The acronyms FAIR Data and EOSC, emerging within the Europe Union, have achieved a global awareness. Now it is time to invoke a global discussion and to integrate views and experience beyond disciplinary and geographic boundaries. The FAIR principles on data require data to be Findable, Accessible, Interoperable and Re-usable. While their seem to be practicable solutions to make digital objects (files, cloud objects, structures in SQL or No-SQL databases, spreadsheets, etc.) findable and accessible by assigning persistent identifiers and rich metadata to them, ways to increase interoperability and improving re-usability are not as evident.
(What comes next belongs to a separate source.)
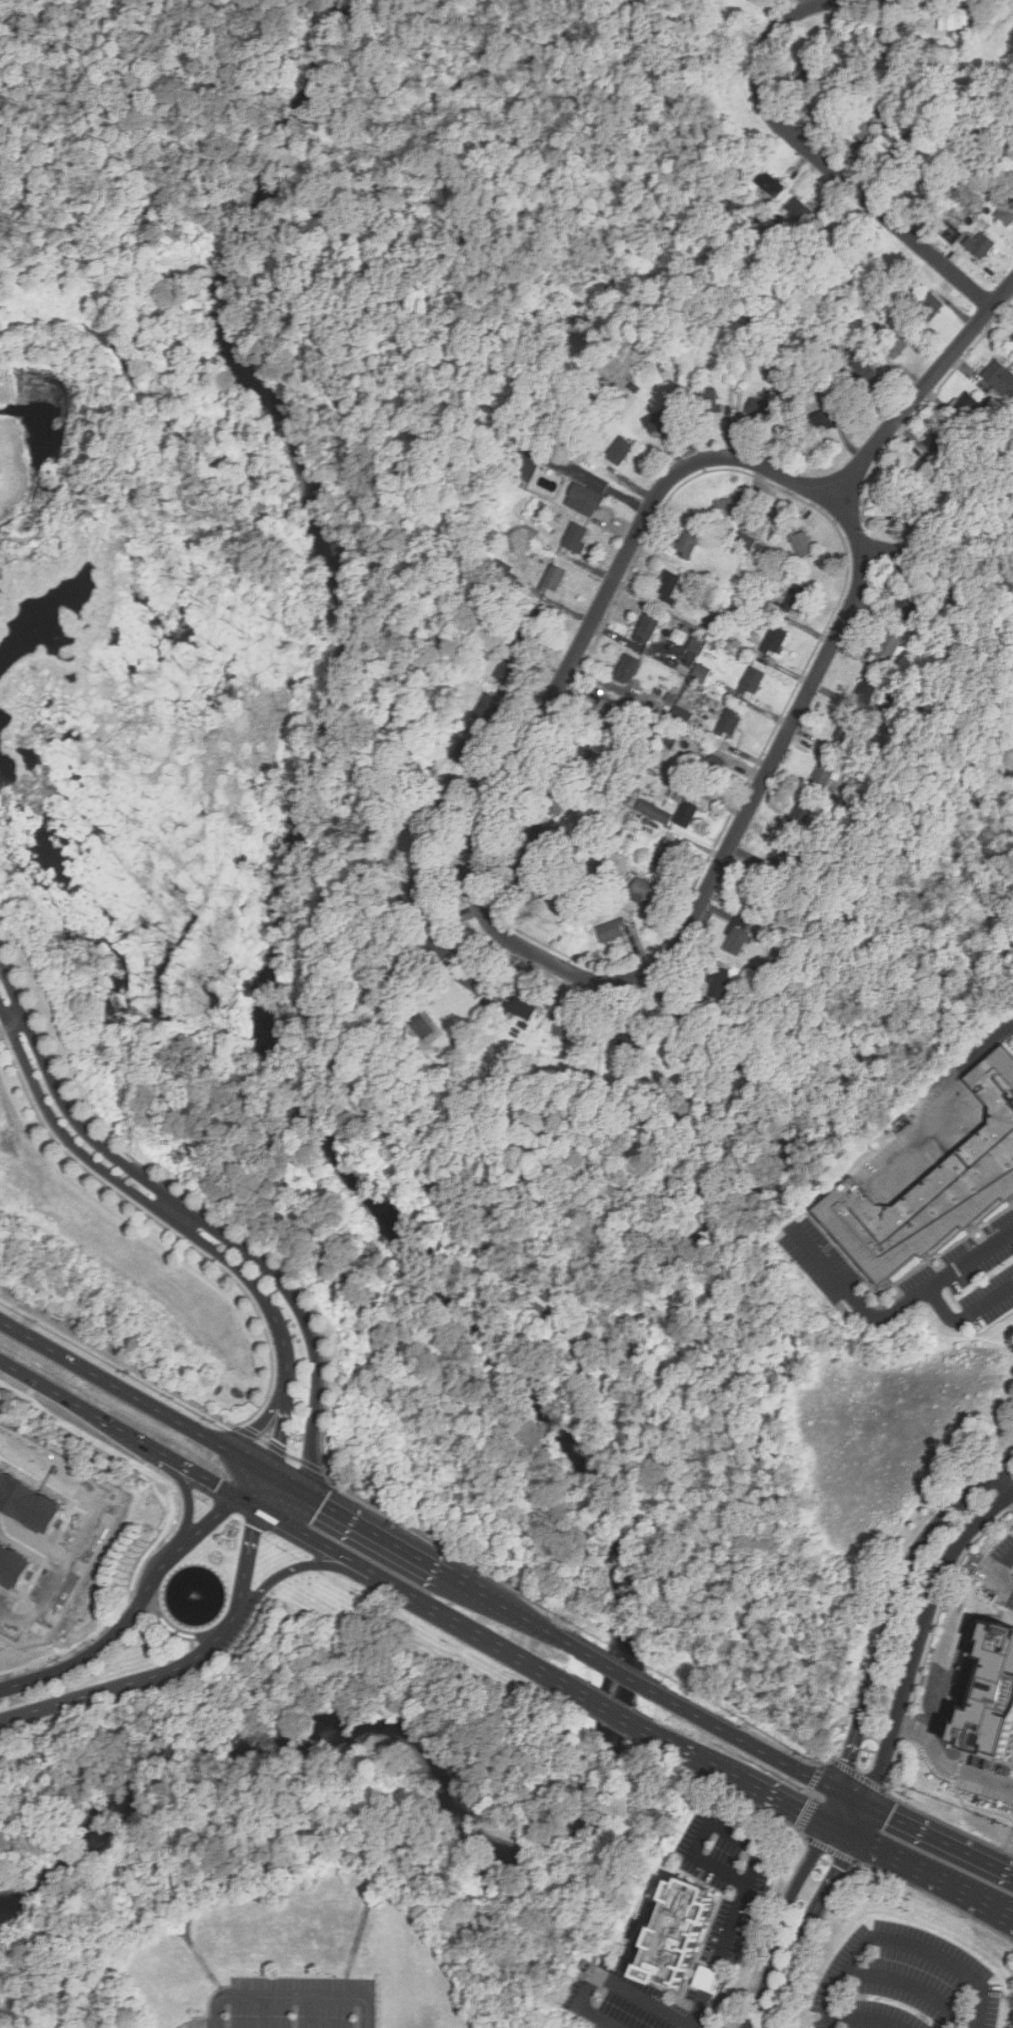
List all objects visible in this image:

Different data organisations, data models and semantic spaces need to be explicitly described and mapped which is known to be very time consuming at this moment in particular since the data universe is changing rapidly. Conditions for re-usage need to be made explicit which are also difficult to formulate. And, all specifications need to be available in machine actionable forms to enable automatic processing which is the only way to scale up processing in data rich science in the future. A new culture of exchanging data and new methods are required to make FAIR data reality.
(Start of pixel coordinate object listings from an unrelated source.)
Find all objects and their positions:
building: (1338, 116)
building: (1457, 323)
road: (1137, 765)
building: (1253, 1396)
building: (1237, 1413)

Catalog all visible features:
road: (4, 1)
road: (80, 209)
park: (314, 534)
In addition, the European Commission started the European Open Science Cloud (EOSC) initiative to develop the eco-system of infrastructures that will help to realise a FAIR data domain for data intensive sciences. It needs to include salient infrastructure components and integrate different services as they are being developed by research disciplines, by existing infrastructure initiatives as well as by computer science driven initiatives in a highly interoperable manner. Obviously, EOSC is describing a process that is agile enough to adapt to the dynamic changes in our data universe and not a blueprint for a top-down designed infrastructure.
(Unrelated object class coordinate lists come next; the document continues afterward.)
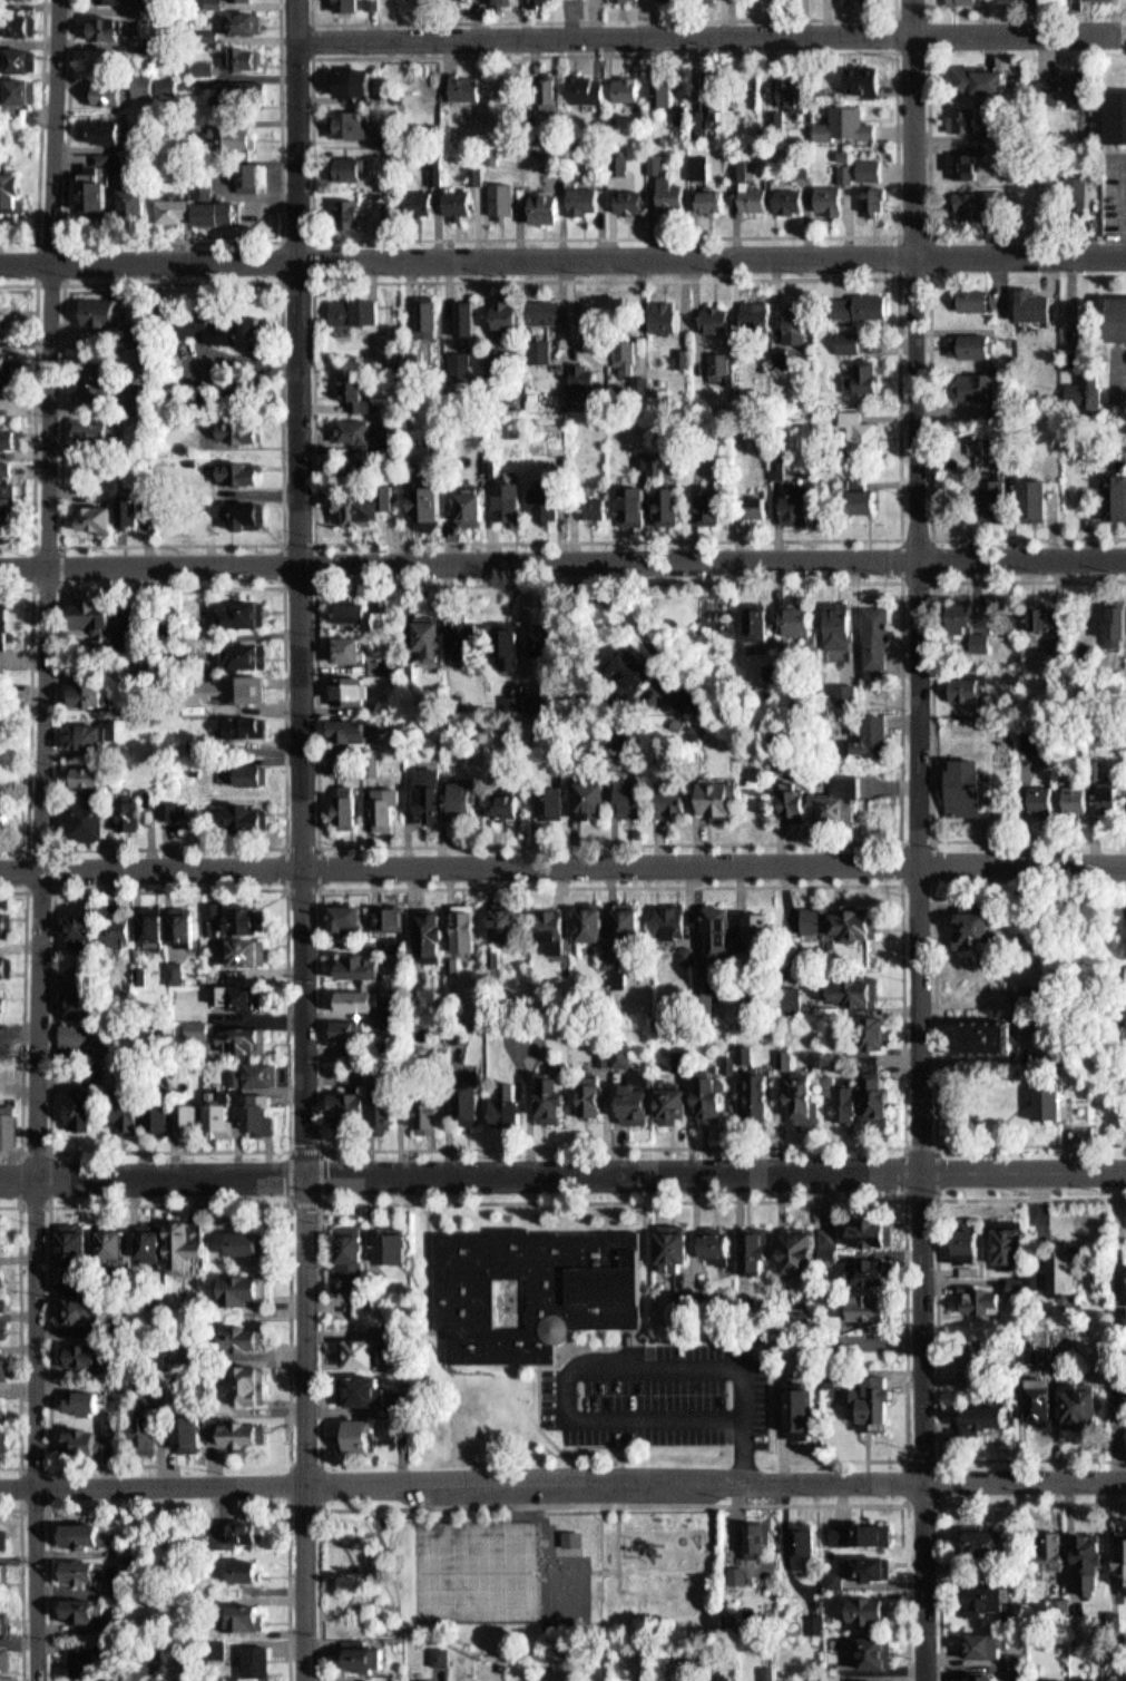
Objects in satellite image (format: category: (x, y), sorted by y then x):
building: (466, 0)
building: (503, 0)
building: (545, 0)
building: (629, 0)
building: (791, 0)
building: (112, 1)
building: (1085, 1)
building: (867, 2)
building: (969, 2)
building: (209, 3)
building: (375, 3)
building: (244, 4)
building: (350, 6)
road: (602, 20)
building: (12, 22)
building: (243, 22)
road: (311, 23)
building: (106, 28)
building: (205, 32)
road: (693, 37)
road: (897, 50)
road: (310, 55)
building: (247, 58)
building: (12, 60)
building: (201, 66)
building: (866, 80)
building: (351, 81)
building: (985, 81)
building: (152, 84)
building: (465, 87)
building: (663, 88)
building: (236, 89)
building: (590, 89)
building: (630, 89)
building: (556, 91)
building: (11, 92)
building: (108, 92)
building: (1083, 92)
building: (796, 93)
building: (544, 96)
building: (713, 101)
building: (1116, 117)
building: (351, 123)
building: (855, 123)
building: (109, 129)
building: (389, 134)
building: (229, 137)
road: (36, 138)
road: (929, 143)
building: (140, 144)
building: (489, 156)
building: (554, 162)
building: (657, 163)
building: (972, 163)
building: (702, 165)
building: (346, 167)
building: (436, 167)
building: (477, 175)
building: (247, 176)
building: (100, 188)
building: (12, 189)
building: (205, 190)
building: (877, 191)
building: (674, 198)
building: (755, 198)
building: (502, 199)
building: (416, 200)
building: (457, 200)
building: (586, 201)
building: (718, 201)
building: (794, 201)
building: (833, 201)
building: (632, 202)
building: (140, 203)
building: (983, 206)
building: (543, 207)
building: (181, 208)
building: (389, 210)
building: (223, 211)
building: (348, 213)
road: (897, 233)
road: (174, 238)
road: (563, 258)
road: (898, 276)
road: (282, 280)
road: (35, 282)
road: (63, 287)
building: (980, 298)
building: (1040, 303)
building: (868, 305)
building: (104, 306)
building: (546, 307)
building: (360, 308)
building: (427, 309)
building: (467, 310)
building: (506, 310)
building: (759, 313)
building: (669, 318)
building: (720, 318)
building: (1118, 318)
building: (8, 320)
building: (798, 323)
building: (232, 325)
building: (853, 340)
building: (981, 344)
building: (545, 346)
building: (496, 355)
building: (627, 357)
building: (682, 357)
building: (7, 358)
building: (462, 361)
building: (720, 366)
building: (103, 374)
parking lot: (1117, 374)
building: (869, 376)
building: (584, 377)
building: (247, 383)
building: (0, 385)
building: (980, 385)
building: (362, 390)
building: (1089, 391)
building: (127, 404)
road: (33, 412)
building: (245, 431)
building: (869, 431)
building: (357, 432)
building: (88, 434)
building: (5, 438)
building: (779, 461)
building: (498, 463)
building: (6, 465)
building: (243, 472)
building: (150, 473)
building: (515, 494)
building: (1116, 494)
building: (1048, 496)
building: (870, 498)
building: (546, 499)
building: (1003, 499)
building: (799, 500)
building: (435, 501)
building: (713, 501)
building: (11, 502)
road: (934, 502)
building: (371, 503)
building: (672, 503)
building: (477, 504)
building: (635, 504)
building: (603, 506)
building: (135, 508)
building: (245, 511)
building: (99, 514)
road: (563, 562)
road: (901, 580)
road: (315, 584)
road: (58, 588)
building: (247, 612)
building: (194, 614)
building: (365, 614)
building: (841, 617)
building: (953, 617)
building: (1048, 617)
building: (797, 618)
building: (7, 624)
building: (112, 624)
building: (350, 624)
building: (879, 636)
building: (472, 637)
building: (435, 640)
building: (550, 640)
building: (978, 641)
building: (1048, 644)
building: (350, 648)
building: (460, 648)
building: (424, 649)
building: (250, 654)
building: (502, 662)
building: (250, 687)
building: (969, 688)
building: (354, 689)
building: (96, 693)
road: (934, 707)
road: (29, 716)
building: (252, 726)
building: (99, 733)
building: (357, 733)
building: (875, 733)
building: (1040, 741)
building: (256, 773)
building: (94, 775)
building: (972, 791)
building: (1114, 794)
building: (1051, 795)
building: (433, 796)
building: (466, 797)
building: (639, 797)
building: (600, 798)
building: (729, 798)
building: (1080, 798)
building: (557, 800)
building: (680, 802)
building: (802, 802)
building: (7, 803)
building: (510, 805)
building: (844, 806)
building: (172, 809)
building: (390, 809)
building: (351, 811)
building: (136, 814)
building: (252, 816)
building: (95, 819)
road: (41, 840)
road: (301, 840)
road: (921, 840)
road: (903, 842)
road: (58, 846)
road: (562, 866)
road: (936, 878)
road: (318, 887)
road: (26, 891)
building: (394, 916)
building: (353, 917)
building: (251, 918)
building: (679, 918)
building: (1122, 918)
building: (846, 921)
building: (9, 922)
building: (160, 922)
building: (598, 922)
building: (635, 922)
building: (510, 923)
building: (991, 923)
building: (764, 924)
building: (187, 925)
building: (84, 929)
building: (723, 929)
building: (470, 930)
building: (558, 930)
building: (436, 936)
building: (250, 951)
building: (365, 965)
building: (8, 967)
building: (867, 990)
building: (1040, 994)
building: (254, 997)
building: (800, 997)
building: (83, 1000)
building: (2, 1002)
building: (371, 1004)
building: (1124, 1005)
road: (938, 1010)
road: (22, 1017)
building: (349, 1028)
building: (988, 1029)
building: (883, 1034)
building: (91, 1035)
building: (249, 1036)
building: (866, 1036)
building: (616, 1049)
building: (595, 1050)
building: (776, 1050)
building: (677, 1054)
building: (688, 1060)
building: (263, 1073)
building: (359, 1078)
building: (542, 1091)
building: (754, 1091)
building: (584, 1092)
building: (800, 1093)
building: (872, 1094)
building: (705, 1095)
building: (559, 1096)
building: (721, 1096)
building: (597, 1097)
building: (632, 1097)
building: (1060, 1097)
building: (838, 1098)
building: (670, 1099)
building: (514, 1102)
building: (852, 1103)
building: (390, 1104)
building: (476, 1104)
building: (87, 1106)
building: (353, 1108)
building: (130, 1109)
building: (435, 1112)
building: (261, 1113)
building: (162, 1115)
building: (192, 1117)
building: (222, 1118)
building: (9, 1125)
road: (320, 1148)
road: (284, 1149)
road: (562, 1173)
road: (906, 1196)
road: (673, 1199)
road: (288, 1203)
road: (169, 1204)
road: (48, 1205)
building: (865, 1226)
building: (2, 1237)
building: (961, 1238)
building: (1003, 1239)
building: (665, 1240)
building: (188, 1241)
building: (711, 1241)
building: (152, 1242)
building: (247, 1242)
building: (796, 1245)
building: (975, 1245)
building: (76, 1246)
building: (114, 1246)
building: (394, 1246)
building: (745, 1247)
building: (758, 1252)
building: (352, 1260)
building: (1061, 1263)
building: (864, 1265)
building: (3, 1276)
building: (1033, 1282)
building: (529, 1287)
building: (249, 1290)
building: (985, 1290)
building: (1124, 1292)
building: (673, 1296)
building: (866, 1299)
building: (4, 1303)
building: (85, 1310)
road: (939, 1326)
building: (3, 1330)
building: (395, 1332)
road: (18, 1335)
building: (250, 1337)
building: (85, 1353)
building: (361, 1353)
building: (966, 1353)
road: (591, 1361)
building: (4, 1369)
building: (253, 1380)
parking lot: (648, 1390)
building: (865, 1391)
building: (381, 1394)
building: (1039, 1394)
building: (1076, 1396)
building: (89, 1401)
building: (794, 1401)
building: (3, 1406)
building: (976, 1412)
building: (154, 1429)
building: (243, 1432)
building: (198, 1433)
building: (362, 1436)
building: (91, 1440)
building: (5, 1441)
road: (291, 1463)
road: (562, 1480)
parking lot: (541, 1491)
road: (940, 1502)
road: (943, 1502)
road: (22, 1505)
road: (618, 1505)
building: (853, 1528)
building: (257, 1531)
building: (976, 1531)
building: (6, 1534)
building: (750, 1535)
building: (88, 1536)
building: (791, 1537)
building: (991, 1541)
building: (1049, 1542)
building: (805, 1547)
building: (1062, 1547)
building: (1084, 1555)
building: (1121, 1557)
building: (863, 1562)
building: (1097, 1562)
building: (255, 1569)
park: (567, 1569)
park: (475, 1571)
building: (82, 1572)
building: (7, 1573)
building: (823, 1573)
road: (23, 1582)
building: (977, 1589)
road: (290, 1592)
road: (51, 1593)
building: (860, 1604)
building: (88, 1609)
building: (1108, 1613)
building: (255, 1616)
building: (7, 1623)
building: (977, 1639)
building: (865, 1647)
building: (9, 1656)
building: (374, 1657)
building: (1009, 1657)
building: (262, 1658)
building: (680, 1658)
building: (84, 1661)
building: (688, 1667)
building: (805, 1674)
building: (975, 1675)
building: (1080, 1677)
building: (869, 1678)
building: (1094, 1678)
building: (641, 1679)
building: (702, 1679)
building: (1037, 1680)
This workshop will bring a number of different key experts who were actively leading the agendas with respect to FAIR and EOSC and who come from different research disciplines including computer science with their views and expectations about FAIR and EOSC. In particular, ways to achieve a higher degree of interoperability and re-usability will be discussed. The workshop will also be a moment where experts from different regions will take the chance to discuss state and future of the FAIR action plan and the EOSC initiative, bring in their views and enrichments, and discuss active participation.
Therefore, this workshop will be a milestone not only for creating more awareness about FAIR and EOSC, but also in refining the current plans. In particular, we hope to get clarification of what Open Science means for he countries outside of the EU as well as Perspectives of the EC FAIR/EOSC initiative for involvement of all interested Stakeholders beyond EU.